Happy October, Cultists!
Every year around this time TV-watchers snuggle up to blankets, hot chocolate, individually wrapped candies and scary movie after scary movie. Everyone has their favorites, their go-to’s, their must-watch “Halloween” shows/movies/specials. But if you are one of the unlucky few who never got into this wonderful holiday, let me share my top picks for the ultimate Halloween viewing experience.
Obviously, you can’t watch all of these in one day, but since Halloween falls on a Wednesday this year you can easily knock these out over an extended weekend, or have them on as background material during a holiday party.
If you want to catch up with last year’s iteration (and the year before that) you can find them here…
This year I want to go with a bit of a theme. The following movies to watch all feature a character that is “handicapped” (to use that term generically) in one way or another. This allows for some storytelling concepts to play out in ways you wouldn’t normally see in a conventional horror film…
I CAN’T WALK
INSIDIOUS 3 is the weakest entry on the list but it’s included because it does one thing that I loved. Apart from this one thing, the movie is only just okay. It has a few window scares and jump scares and some nice camera work. Occasionally it rises above mediocrity but not for long. All in all, it’s not going to blow you away but it deserves good marks for one thing: It incapacitates the main character (the demon’s target).
The star of the picture, a teenage girl named Quinn is struck by a car early in the movie and spends the rest of the time in double leg casts, rendering her essentially bed-ridden. She’s a sitting duck in other words, and the movie has a lot of fun designing ways to get her into and out of trouble despite that disability. I appreciate the willingness to show something I hadn’t seen before, even if much of the rest of the film was nothing special. I’ll recommend it for that reason as well.
I CAN’T SEE
I’m cheating a bit here with DON’T BREATHE, since this is the only film on the list where the handicap belongs to the villain, although this movie is so great about making you root for and against everyone over the course of the movie, I suppose it’s not that big of a concession.
What I love most is how the film doesn’t just ride its most noteworthy concept (the villain is a blind guy and the kids are trapped in his house trying to sneak out without being found and killed), it uses it to maximum effect and then, right as you might start to get bored, it pulls back the curtain and reveals and even bigger and more insane plot to be explored.

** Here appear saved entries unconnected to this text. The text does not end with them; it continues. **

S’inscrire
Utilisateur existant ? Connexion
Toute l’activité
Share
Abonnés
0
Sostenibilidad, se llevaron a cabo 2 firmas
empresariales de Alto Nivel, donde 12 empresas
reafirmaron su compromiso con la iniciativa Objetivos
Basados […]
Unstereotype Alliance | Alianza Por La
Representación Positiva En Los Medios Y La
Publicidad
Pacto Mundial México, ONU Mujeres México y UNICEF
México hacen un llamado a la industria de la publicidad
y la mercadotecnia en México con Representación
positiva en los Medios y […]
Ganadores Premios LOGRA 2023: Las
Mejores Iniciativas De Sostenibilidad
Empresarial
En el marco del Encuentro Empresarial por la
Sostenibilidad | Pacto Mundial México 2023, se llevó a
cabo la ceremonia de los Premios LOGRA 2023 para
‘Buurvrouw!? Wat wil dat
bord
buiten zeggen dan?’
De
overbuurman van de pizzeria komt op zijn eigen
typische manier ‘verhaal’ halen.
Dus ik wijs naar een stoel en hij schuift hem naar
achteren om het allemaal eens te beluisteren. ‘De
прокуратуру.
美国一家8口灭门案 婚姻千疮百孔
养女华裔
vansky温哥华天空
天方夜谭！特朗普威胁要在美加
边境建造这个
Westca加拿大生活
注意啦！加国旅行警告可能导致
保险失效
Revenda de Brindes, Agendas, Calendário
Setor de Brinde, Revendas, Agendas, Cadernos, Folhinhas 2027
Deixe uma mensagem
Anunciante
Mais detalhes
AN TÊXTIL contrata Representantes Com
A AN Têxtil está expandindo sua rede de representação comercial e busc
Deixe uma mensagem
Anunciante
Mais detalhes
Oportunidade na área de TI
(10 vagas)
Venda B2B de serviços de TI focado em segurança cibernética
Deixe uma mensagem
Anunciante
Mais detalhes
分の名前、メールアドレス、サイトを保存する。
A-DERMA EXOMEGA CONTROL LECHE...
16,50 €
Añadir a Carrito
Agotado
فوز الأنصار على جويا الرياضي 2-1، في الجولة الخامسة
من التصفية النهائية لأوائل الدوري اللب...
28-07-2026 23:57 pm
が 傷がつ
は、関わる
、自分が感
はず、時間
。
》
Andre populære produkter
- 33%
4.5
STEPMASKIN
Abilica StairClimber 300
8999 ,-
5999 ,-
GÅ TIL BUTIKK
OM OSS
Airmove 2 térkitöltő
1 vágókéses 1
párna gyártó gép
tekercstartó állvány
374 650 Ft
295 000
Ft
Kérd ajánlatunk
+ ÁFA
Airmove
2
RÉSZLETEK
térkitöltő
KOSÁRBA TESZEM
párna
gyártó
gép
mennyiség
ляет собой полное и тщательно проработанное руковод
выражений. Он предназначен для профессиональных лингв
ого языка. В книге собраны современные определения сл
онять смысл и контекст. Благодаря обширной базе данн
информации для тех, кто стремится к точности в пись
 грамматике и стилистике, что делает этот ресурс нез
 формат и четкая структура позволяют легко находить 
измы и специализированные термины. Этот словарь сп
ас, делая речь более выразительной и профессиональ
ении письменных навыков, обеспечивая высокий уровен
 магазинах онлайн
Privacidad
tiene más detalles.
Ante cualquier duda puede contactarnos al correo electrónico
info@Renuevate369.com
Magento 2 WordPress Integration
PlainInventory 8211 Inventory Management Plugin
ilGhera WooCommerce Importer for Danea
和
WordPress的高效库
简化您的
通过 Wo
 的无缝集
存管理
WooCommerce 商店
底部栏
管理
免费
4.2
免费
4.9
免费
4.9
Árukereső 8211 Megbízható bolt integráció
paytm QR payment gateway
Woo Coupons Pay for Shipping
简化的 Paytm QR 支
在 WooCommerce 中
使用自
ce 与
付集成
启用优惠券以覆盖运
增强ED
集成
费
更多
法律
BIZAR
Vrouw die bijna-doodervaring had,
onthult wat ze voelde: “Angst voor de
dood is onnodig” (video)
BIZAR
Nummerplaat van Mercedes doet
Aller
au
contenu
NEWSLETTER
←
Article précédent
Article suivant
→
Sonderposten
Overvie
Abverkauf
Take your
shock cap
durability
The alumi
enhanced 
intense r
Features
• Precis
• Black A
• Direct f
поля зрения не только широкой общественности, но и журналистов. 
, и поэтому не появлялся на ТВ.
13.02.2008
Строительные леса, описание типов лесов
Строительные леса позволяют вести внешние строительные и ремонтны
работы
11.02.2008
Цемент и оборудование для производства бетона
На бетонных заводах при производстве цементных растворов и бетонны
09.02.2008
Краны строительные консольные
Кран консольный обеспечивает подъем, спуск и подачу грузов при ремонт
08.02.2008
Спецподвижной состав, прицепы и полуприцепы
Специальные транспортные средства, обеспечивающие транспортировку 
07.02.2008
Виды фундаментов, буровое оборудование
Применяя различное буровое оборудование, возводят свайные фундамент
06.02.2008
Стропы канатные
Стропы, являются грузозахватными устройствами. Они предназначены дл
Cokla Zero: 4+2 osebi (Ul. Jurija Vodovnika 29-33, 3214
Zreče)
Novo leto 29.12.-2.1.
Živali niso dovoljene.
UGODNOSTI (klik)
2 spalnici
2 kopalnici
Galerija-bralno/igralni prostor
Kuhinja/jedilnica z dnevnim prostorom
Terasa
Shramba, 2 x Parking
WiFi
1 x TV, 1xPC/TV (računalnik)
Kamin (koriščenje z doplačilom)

Despite the crazy plot twists, the movie doesn’t relax its tension or its thrills. It was the best horror movie I saw that year (2016) and it remains one of the best ever.
I CAN’T HEAR
I never got to see HUSH before it was old hat, so there’s no review on Cult for it, but nevertheless, I wanted to include it here because it works as a great companion-film to DON’T BREATHE. Unlike in that movie, where the villain can’t see, this movie has a victim that can’t hear.
The film keeps its scale small, focusing its story entirely on the perp, his would-be victim and the isolated house in the woods where the cat-and-mouse action takes place. Great use of sound and some really clever story-designing (most of the movie was merely outlined and storyboarded, not traditionally scripted) really highlight the selling-point of the feature. In lesser hands, the gimmick of the lead character being deaf would become unintentionally funny, but the tone never wavers and you’re too busy on the edge of your seat to be snarky. HUSH is a great little horror film that you can find on Netflix; it’s highly recommended.
I CAN’T SPEAK
Everything about A QUIET PLACE just worked. First, the premise is great: If there’s one constant in every horror movie, whether supernatural or grounded in reality, whether heavy on horror or more of a thriller, the one constant is the screaming. Someone shouts in pain, shouts in terror, shouts with rage. Imagine a horror movie where no one screams. That’s this movie. It shouldn’t work but because of some very clearly-established rules and an excellent job directing by John Krasinski, a movie that should never have gotten past the “wouldn’t it be funny if…” stage managed to be the best “modern” horror film of the year.
As with the other movies, it squeezes every ounce of mileage out of its gimmick, but since it is working with the hardest gimmick to pull off (I mean, come on, a horror movie where you can’t scream? That ought to be impossible), it gets the biggest credit for not only working but excelling. Every good horror movie has those moments where the tension is at its peak and you’re too engrossed in the movie even to look away from the horror; there are moments in this movie that left me shaking and dripping in sweat. That’s when you know you’ve done good.
That’s my list for this year, a series of movies where someone can’t do something but overcomes it and manages to cleverly succeed in spite of it (except for DON’T BREATHE, but close enough). Happy watching everyone!
Before we close, let me repeat what I said in previous articles and what I hope will be my annual rant on the subject of “scary movies.” Though none of the films in this year’s list are for kids, I still think it’s important to show kids (age-appropriate) scary movies. Don’t shelter them. Let a 10-year-old watch a PG-13 horror flick from the 80’s. Let a 13-year-old watch an R-rated slasher. They might have nightmares, but…that’s the point:
Kids today are too sheltered from frights and scares and things that could give them nightmares, but I’ve longed believed that scary movies and shows (age-appropriate of course) are good for kids; it builds character and helps to develop personality traits that will help them in later years. Whatever you watch this coming Halloween, I hope you watch it with eyes wide open, with goosebumps tingling and with pants a little wetter than they were before.
Have a great Halloween everyone; be safe!